GIVEN RECORDS –
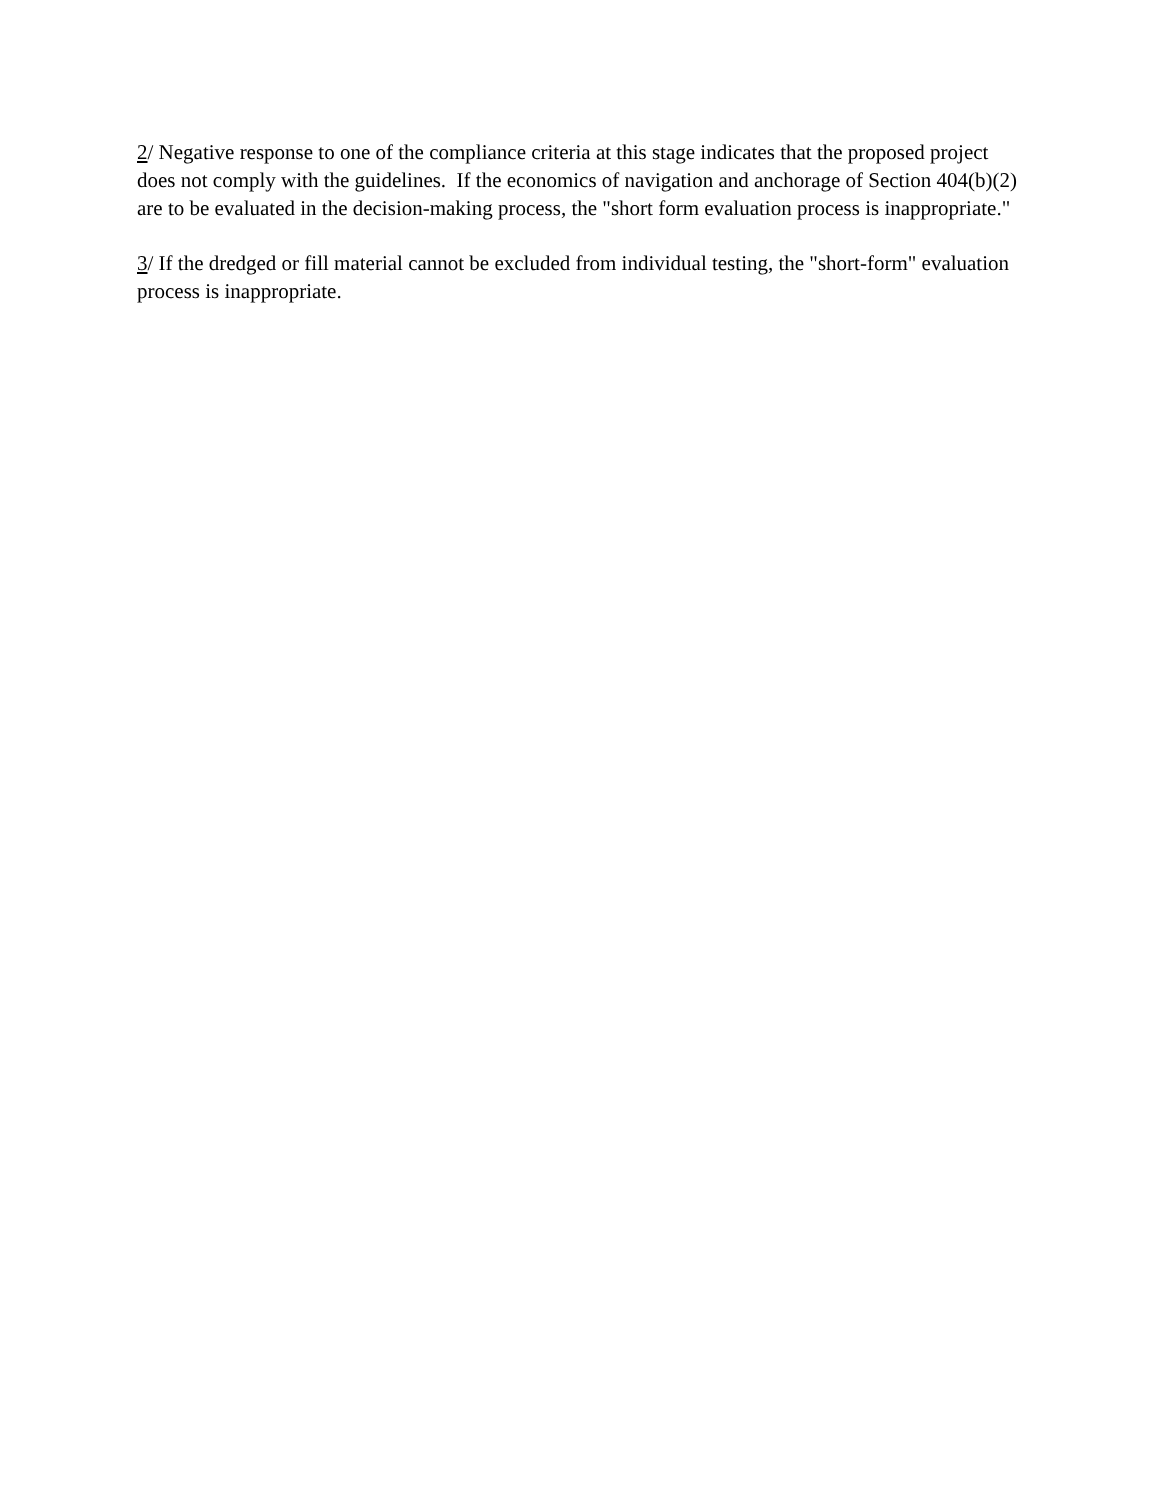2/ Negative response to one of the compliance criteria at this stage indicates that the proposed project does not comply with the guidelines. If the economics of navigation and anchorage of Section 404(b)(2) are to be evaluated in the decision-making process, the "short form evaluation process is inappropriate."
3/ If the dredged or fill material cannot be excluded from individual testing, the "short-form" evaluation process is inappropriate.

...

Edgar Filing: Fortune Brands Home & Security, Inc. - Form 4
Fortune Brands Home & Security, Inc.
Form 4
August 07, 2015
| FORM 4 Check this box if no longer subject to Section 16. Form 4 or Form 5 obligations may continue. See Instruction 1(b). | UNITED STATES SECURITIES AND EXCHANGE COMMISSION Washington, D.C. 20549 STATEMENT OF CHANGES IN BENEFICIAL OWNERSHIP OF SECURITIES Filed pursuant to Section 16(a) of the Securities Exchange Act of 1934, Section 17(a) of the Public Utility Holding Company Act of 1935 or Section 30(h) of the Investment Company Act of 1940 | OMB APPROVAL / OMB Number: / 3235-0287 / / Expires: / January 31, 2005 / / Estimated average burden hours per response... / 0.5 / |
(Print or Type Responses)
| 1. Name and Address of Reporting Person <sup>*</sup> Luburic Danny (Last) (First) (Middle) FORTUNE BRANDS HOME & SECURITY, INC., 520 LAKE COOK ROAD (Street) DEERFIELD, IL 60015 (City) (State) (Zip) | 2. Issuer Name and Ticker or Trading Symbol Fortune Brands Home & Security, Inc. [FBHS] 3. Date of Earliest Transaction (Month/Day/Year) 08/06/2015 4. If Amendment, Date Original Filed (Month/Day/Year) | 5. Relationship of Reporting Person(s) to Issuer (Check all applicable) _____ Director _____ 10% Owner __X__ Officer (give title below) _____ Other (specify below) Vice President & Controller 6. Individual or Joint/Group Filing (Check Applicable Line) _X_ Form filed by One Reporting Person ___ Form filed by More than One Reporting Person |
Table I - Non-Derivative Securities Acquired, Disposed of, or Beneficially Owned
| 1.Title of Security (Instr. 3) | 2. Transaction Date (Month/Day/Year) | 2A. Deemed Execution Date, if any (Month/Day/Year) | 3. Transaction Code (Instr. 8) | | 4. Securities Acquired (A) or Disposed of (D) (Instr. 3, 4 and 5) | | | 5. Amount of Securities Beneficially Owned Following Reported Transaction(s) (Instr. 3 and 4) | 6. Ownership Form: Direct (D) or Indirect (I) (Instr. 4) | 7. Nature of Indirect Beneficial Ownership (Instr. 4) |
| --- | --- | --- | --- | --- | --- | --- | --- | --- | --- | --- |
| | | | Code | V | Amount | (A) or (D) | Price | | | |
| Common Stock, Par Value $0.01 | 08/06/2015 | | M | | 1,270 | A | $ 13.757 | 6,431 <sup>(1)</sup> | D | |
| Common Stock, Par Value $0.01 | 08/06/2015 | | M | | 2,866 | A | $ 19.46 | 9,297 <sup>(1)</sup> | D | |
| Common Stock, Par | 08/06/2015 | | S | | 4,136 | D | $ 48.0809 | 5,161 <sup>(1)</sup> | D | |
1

JOB –
In the listing above, find the line with "2/ Negative response" and output every line through the one with "3/ If the dredged", exactly, without the pictures.

ANSWER BOX –
2/ Negative response to one of the compliance criteria at this stage indicates that the proposed project does not comply with the guidelines. If the economics of navigation and anchorage of Section 404(b)(2) are to be evaluated in the decision-making process, the "short form evaluation process is inappropriate."
3/ If the dredged or fill material cannot be excluded from individual testing, the "short-form" evaluation process is inappropriate.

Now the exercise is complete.